Sunday, June 23, 2019

Spirituality? Wash your mouth out with soap!

I write this a lot on various forums, social media, etc. 

And I'm going to expand a little on it today, based on, yes, another Brad Warner blog post.  But I mean the "target" of this post to be a little bigger than Ven. Warner, because I think there's too much "spiritual" quackery in the world generally, and because this "spirituality" is pretty deeply infested in American Buddhist communities in particular.  As for "spiritual" quackery in the world, I was going to write "America," then I realized, no, it's in Europe too, I've seen it first hand.  Then I realized it's in Russia, with some pretty strange crackpotty Christian sects.   And it's in Japan of course.  South Korea? Land of Sung Myung Moon? And which took to a proliferation of Christian sects as a duck to water?  And Africa?... 

You get the point. "Spirituality" is a whole lot bigger than Western Buddhists' take on it.  It's bigger than the 12 Step movement's take on it.  And so, you may ask, what would I, a practicing Zen Buddhist of about 25+ years now, have against "spirituality"?  Uh... well, let's go to the dictionary, at least that which comes from Google:


the quality of being concerned with the human spirit or soul as opposed to material or physical things.
"the shift in priorities allows us to embrace our spirituality in a more profound way"

So, first off, as a Buddhist of the Mahayana variety, there's no notion of human spirit or soul separate from form, feeling, thought, volition and consciousness.  So "spirituality" as defined by Google connotes a false dichotomy, and as I point out, it's really in essence theological kitsch, as Milan Kundera would call it, and as others have.  I sure as hell am not the first person to point out the relationship of "spirituality" to kitsch;  google around and you'll see.

Now this isn't a matter of philosophy or semantics,  but instead goes to the very marrow of what is in Zen practice - to practice is to be really present, amidst the shit, amidst the pain and suffering amidst the loss, and not at all being separated from the shit, the pain and suffering, loss, and what have you.  It's all here, right now.

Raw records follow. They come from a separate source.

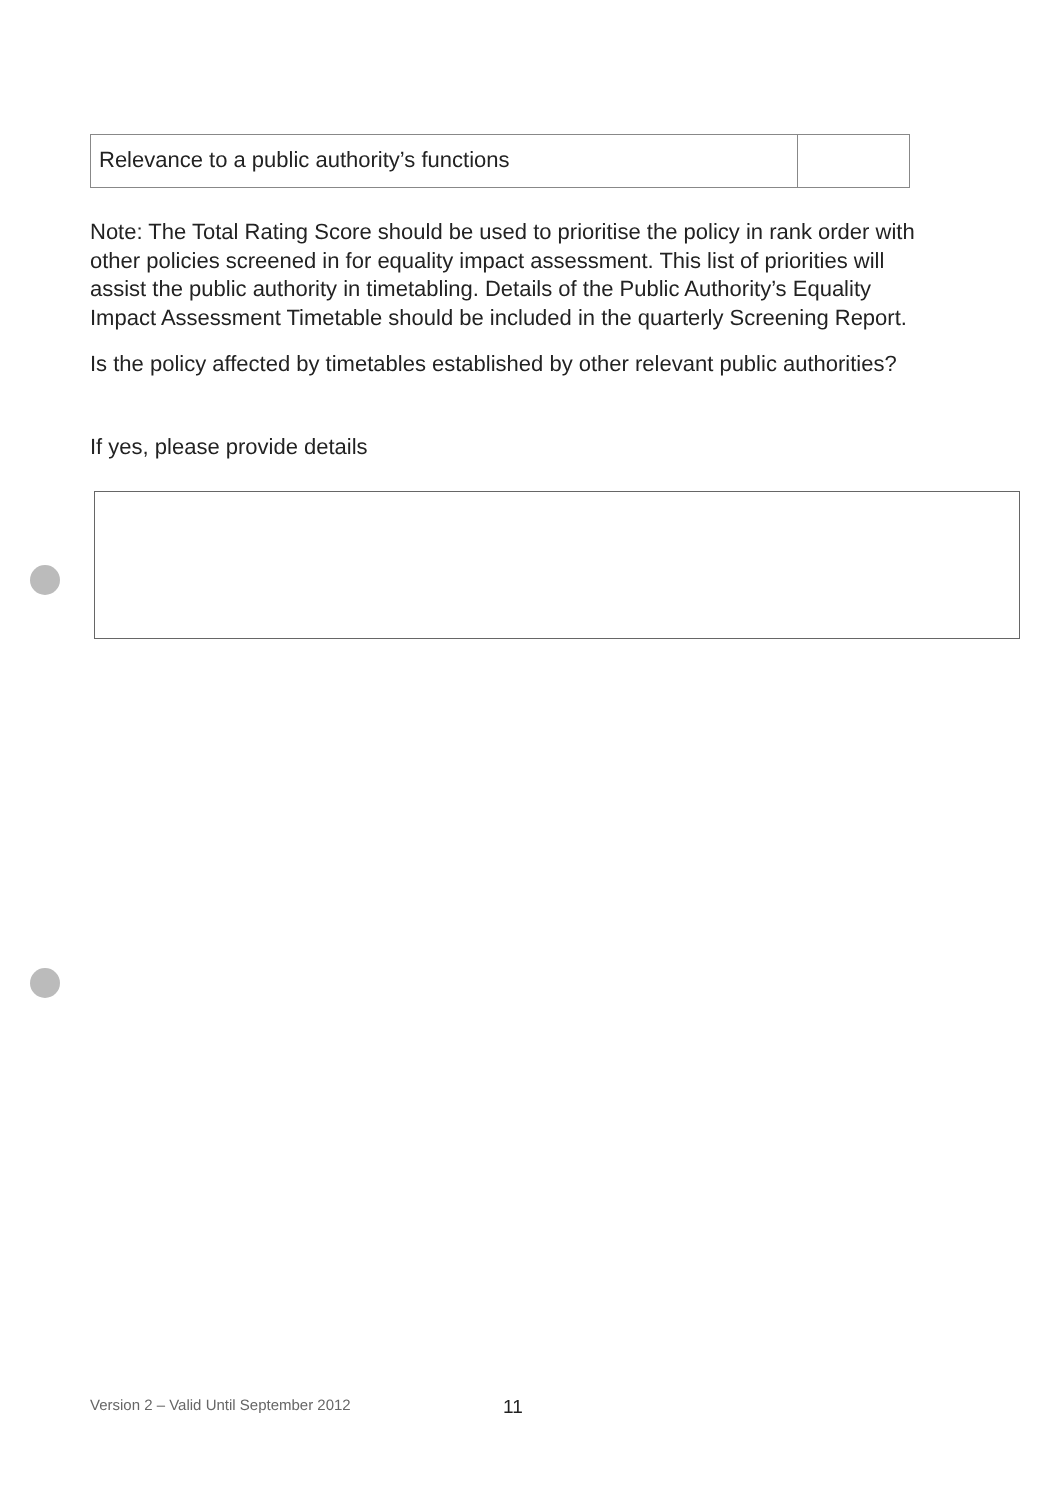| Relevance to a public authority’s functions | |
Note: The Total Rating Score should be used to prioritise the policy in rank order with other policies screened in for equality impact assessment. This list of priorities will assist the public authority in timetabling. Details of the Public Authority’s Equality Impact Assessment Timetable should be included in the quarterly Screening Report.
Is the policy affected by timetables established by other relevant public authorities?
If yes, please provide details
Version 2 – Valid Until September 2012
11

Secondly, "spirituality" as is commonly conceived is really at its heart a religious position, and yet many people are reluctant to embrace the idea of religiousness and religious positions, but are just OK with embracing "spirituality."  This is especially true in 12 Step groups, which are, for all intents and purposes, religious groups, but refuse to identify themselves as such.  

I think we should call ducks ducks, if we're speaking English.  Maybe I'm funny that way, but a duck is a duck, it's not a "bird, but not a duck."

Now,  if you can accept the above, at least as I see it, a whole bunch of corollaries and conclusions fall into place with a big SNAP!

  • Guru shmuru.  Really, they may have taken different paths in life and have had different circumstances, but that "spiritual" teacher isn't any different than you on a fundamental basis.
  • It's unnecessary and a category mistake for Buddhist publications to frame the misdeeds of Buddhist teachers as having consequences for  "spirituality."
  • Brad Warner is not a Perfect Master and he didn't have to write a book about it, but OK.
  • All religions have dirt.  You can't have a religion without the dirt.  Or, as Leonard Cohen put it, "There is a crack in everything. That's how the light gets in."
  • That's why practice amidst the shit of daily life is so critical.  'Cause that's the only place it happens.
  • Chogyam Trungpa died of alcohol misuse but that didn't invalidate at least some of what he said.
  • Everyone is a hypocrite.  Some are dishonest though.
I could go on, but I do wish "spirituality" as a word to describe religious practice and orientation were dropped,  just the same as I wish no wait staff would ever use the word "perfect" in response to a mean I'm ordering.  Maybe I should write a book of aphorisms based on this, William Blake style. 

But maybe that's just me. Your mileage may vary.